EXERCISE AIM: Return exactly and only these lines: the first of the listing through the one containing "cell carcinoma was".

DATA PROVIDED:
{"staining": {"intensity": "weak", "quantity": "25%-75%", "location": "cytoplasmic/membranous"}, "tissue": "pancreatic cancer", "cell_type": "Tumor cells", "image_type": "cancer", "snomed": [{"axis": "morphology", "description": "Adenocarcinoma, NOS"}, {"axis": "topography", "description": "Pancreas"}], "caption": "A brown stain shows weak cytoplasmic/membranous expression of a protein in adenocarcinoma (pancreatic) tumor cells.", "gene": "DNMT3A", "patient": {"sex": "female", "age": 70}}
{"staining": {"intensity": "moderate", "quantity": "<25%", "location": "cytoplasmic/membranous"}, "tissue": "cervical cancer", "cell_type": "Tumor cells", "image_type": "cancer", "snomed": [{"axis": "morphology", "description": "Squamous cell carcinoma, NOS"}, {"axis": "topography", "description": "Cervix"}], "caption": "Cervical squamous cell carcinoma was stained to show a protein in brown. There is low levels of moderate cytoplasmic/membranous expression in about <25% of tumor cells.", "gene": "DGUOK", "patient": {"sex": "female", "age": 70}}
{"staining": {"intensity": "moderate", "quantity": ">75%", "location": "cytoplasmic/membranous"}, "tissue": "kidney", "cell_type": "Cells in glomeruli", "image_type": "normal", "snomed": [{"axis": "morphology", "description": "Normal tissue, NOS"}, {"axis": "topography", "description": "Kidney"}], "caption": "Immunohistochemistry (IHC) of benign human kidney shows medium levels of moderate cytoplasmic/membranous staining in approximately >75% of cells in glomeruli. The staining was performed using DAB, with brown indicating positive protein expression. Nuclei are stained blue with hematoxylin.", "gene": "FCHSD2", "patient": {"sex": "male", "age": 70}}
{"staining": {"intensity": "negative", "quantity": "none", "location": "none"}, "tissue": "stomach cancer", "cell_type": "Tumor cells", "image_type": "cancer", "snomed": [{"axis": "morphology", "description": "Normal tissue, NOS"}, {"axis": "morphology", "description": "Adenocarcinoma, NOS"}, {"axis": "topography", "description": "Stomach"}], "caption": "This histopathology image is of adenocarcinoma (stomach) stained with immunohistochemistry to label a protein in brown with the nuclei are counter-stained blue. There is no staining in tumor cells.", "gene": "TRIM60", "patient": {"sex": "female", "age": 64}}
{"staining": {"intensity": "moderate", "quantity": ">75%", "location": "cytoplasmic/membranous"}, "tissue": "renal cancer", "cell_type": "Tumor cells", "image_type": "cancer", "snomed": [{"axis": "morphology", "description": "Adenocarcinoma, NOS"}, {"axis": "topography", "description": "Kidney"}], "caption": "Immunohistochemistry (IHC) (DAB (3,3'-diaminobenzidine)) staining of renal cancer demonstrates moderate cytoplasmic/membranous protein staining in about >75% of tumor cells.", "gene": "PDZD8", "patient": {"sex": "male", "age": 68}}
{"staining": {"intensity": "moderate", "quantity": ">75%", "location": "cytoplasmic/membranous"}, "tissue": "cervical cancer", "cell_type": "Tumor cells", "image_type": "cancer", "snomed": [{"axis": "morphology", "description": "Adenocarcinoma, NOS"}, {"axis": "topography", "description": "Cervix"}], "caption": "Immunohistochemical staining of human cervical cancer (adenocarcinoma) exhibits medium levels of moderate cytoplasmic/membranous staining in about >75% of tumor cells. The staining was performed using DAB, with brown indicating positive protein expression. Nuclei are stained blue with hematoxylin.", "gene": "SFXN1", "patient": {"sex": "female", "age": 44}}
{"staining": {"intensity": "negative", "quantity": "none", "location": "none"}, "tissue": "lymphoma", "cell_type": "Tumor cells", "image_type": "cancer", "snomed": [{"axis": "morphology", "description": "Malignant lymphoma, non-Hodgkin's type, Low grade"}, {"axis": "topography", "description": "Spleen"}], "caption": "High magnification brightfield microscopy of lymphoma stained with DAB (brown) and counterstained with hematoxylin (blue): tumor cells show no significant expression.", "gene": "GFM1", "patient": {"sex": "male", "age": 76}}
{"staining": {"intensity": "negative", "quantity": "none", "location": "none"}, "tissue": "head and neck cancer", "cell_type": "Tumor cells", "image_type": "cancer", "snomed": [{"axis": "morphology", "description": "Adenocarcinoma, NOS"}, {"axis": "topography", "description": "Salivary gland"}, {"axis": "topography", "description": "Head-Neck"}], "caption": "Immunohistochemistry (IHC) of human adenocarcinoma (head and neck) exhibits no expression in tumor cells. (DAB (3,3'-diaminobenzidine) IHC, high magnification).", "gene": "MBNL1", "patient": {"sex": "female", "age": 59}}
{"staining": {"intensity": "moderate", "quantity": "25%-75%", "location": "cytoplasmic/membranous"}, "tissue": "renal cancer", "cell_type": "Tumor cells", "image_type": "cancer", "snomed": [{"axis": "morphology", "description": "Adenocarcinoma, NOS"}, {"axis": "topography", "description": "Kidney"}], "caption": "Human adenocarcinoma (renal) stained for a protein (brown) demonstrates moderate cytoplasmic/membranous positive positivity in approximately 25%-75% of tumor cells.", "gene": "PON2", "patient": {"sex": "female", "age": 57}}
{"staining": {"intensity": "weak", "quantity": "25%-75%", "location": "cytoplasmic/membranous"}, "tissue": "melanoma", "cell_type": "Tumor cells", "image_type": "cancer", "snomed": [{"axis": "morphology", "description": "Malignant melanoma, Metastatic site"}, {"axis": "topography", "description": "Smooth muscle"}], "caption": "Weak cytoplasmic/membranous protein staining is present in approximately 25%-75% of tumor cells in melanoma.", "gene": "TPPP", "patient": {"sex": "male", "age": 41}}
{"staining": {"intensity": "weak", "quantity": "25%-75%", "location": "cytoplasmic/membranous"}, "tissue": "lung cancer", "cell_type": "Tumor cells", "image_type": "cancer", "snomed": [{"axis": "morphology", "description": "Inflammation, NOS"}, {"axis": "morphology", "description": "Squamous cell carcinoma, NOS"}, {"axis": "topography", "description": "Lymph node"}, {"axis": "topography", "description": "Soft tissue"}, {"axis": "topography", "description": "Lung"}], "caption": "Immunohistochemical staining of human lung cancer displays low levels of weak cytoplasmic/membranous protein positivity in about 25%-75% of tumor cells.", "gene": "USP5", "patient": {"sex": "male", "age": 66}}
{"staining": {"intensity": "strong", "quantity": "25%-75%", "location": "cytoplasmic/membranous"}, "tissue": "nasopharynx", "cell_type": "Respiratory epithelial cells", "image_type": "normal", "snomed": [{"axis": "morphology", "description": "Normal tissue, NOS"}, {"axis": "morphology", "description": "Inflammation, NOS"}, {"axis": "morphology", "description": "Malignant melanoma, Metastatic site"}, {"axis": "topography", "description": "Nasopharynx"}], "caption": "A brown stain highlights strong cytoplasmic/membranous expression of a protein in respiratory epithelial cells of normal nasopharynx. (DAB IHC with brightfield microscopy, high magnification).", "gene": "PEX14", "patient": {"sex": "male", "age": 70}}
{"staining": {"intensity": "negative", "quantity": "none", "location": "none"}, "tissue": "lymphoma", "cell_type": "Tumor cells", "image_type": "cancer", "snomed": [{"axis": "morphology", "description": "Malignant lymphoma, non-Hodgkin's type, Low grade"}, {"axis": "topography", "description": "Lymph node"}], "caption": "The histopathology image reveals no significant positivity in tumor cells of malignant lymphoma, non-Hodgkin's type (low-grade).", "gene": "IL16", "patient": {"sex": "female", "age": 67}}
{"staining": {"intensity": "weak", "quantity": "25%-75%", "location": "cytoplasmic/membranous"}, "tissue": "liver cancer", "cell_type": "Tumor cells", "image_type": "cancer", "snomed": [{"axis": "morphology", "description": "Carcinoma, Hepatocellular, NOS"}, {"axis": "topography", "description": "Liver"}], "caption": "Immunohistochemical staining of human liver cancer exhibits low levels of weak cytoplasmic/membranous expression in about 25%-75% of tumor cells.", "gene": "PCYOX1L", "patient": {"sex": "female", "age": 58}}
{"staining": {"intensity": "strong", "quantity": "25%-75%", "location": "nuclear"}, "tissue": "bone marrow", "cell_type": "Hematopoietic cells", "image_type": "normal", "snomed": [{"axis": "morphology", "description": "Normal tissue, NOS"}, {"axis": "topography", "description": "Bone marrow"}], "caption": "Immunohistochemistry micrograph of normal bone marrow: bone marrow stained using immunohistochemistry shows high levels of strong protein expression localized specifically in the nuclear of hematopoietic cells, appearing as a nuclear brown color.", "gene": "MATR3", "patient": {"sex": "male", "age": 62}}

EXPECTED OUTPUT:
{"staining": {"intensity": "weak", "quantity": "25%-75%", "location": "cytoplasmic/membranous"}, "tissue": "pancreatic cancer", "cell_type": "Tumor cells", "image_type": "cancer", "snomed": [{"axis": "morphology", "description": "Adenocarcinoma, NOS"}, {"axis": "topography", "description": "Pancreas"}], "caption": "A brown stain shows weak cytoplasmic/membranous expression of a protein in adenocarcinoma (pancreatic) tumor cells.", "gene": "DNMT3A", "patient": {"sex": "female", "age": 70}}
{"staining": {"intensity": "moderate", "quantity": "<25%", "location": "cytoplasmic/membranous"}, "tissue": "cervical cancer", "cell_type": "Tumor cells", "image_type": "cancer", "snomed": [{"axis": "morphology", "description": "Squamous cell carcinoma, NOS"}, {"axis": "topography", "description": "Cervix"}], "caption": "Cervical squamous cell carcinoma was stained to show a protein in brown. There is low levels of moderate cytoplasmic/membranous expression in about <25% of tumor cells.", "gene": "DGUOK", "patient": {"sex": "female", "age": 70}}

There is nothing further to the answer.